Kaine's Jumpstart Our Businesses by Supporting Students Act (JOBS Act) bill would let students use Pell Grants for short-term certificate programs.
The president's budget plan would increase Pell Grant amounts by $400 and allow DACA students to receive them for the first time.
Dr. Kristen Westover, president of Mountain Empire Community College, said the grants are a major support for her college, and expanding them would give a much-needed boost to students who often struggle to pay for tuition.
"Over two-thirds of our students receive some form of Pell support, and almost that same number are either underrepresented or economically challenged," Westover explained. "And I'm extremely happy that it will fund those DACA students as well."
She believes it is important to expand higher education for undocumented students and, since last year, they've been eligible for in-state tuition in Virginia.
More than 450,000 undocumented immigrants are enrolled in U.S. colleges and universities, and about half are DACA recipients, according to research by the group New American Economy.
Westover pointed out the proposals are part of a national trend to make post-secondary education more widely available.
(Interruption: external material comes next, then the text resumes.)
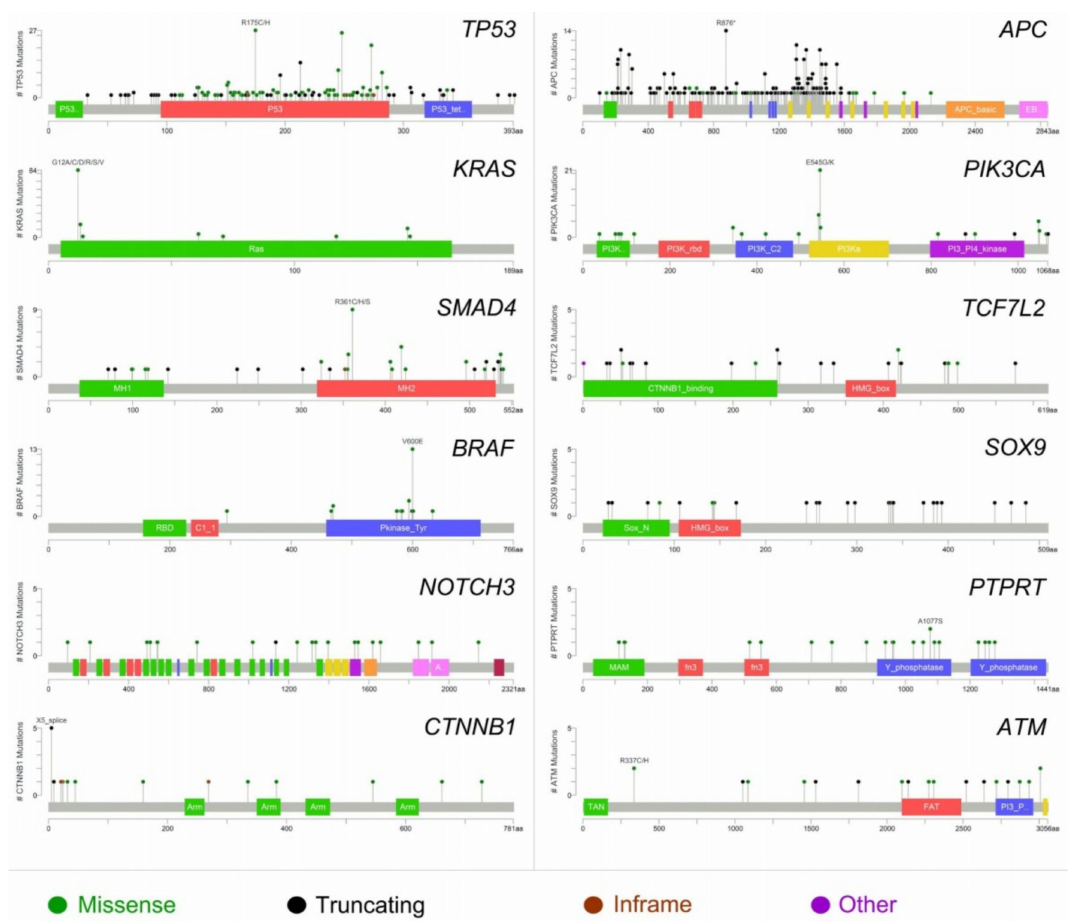
Figure 2. Domain structure and gene alterations of the 12 most frequently altered genes in colorectal cancer liver metastases (312 patients, 318 samples from cBioPortal). Mutation types are color-coded on the basis of the legend at the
She noted research shows many people who might not attend college are attracted to shorter-term training programs that can lead them to expanded training or a lifetime of learning.
"We know in this day and age that learning is something that we won't be able to get away from," Westover observed. "In terms of the rapid pace of technology increases, and our need for the workforce to keep up with those continually, not just in the beginning of their employment."
But some policymakers oppose using Pell Grants for certificate courses, saying it might track students into programs that lead to low-paying jobs. More than half of employed adults with short-term certificates earned $30,000 or less per year, according to data from the nonprofit New America.
Support for this reporting was provided by Lumina Foundation.
Sourcing & Methodology: This national story about college assistance seemed especially important, given the decrease in college admissions during the pandemic, as well as the learning disruptions and students' diminished opportunities for income through part-time jobs. Our reporter wanted to know how this would affect local colleges and searched for an administrator who can speak to the impact of the proposed changes on their students. While some people oppose any government assistance to undocumented students, it is also the case that many undocumented workers have taxes deducted from their pay, and receive no tax refunds. In this story, we made the choice to focus on the effects, pros and cons of this specific legislation, rather than the larger questions about immigration itself.